[Task objective]:
Reproduce the section of the listing that begins at the line containing "esperanza ha llegado!" and finishes at the line containing "100% genuino y te". Include both end lines and nothing beyond them.

/---

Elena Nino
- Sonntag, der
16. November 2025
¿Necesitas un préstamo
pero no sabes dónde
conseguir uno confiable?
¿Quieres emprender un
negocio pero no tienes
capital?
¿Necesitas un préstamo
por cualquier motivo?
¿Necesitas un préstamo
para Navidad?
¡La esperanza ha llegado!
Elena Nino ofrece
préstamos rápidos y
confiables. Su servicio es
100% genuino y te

\---
/---

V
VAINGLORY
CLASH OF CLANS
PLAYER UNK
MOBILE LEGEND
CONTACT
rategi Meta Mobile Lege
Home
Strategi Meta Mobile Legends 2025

\---

[Reply]:
¡La esperanza ha llegado!
Elena Nino ofrece
préstamos rápidos y
confiables. Su servicio es
100% genuino y te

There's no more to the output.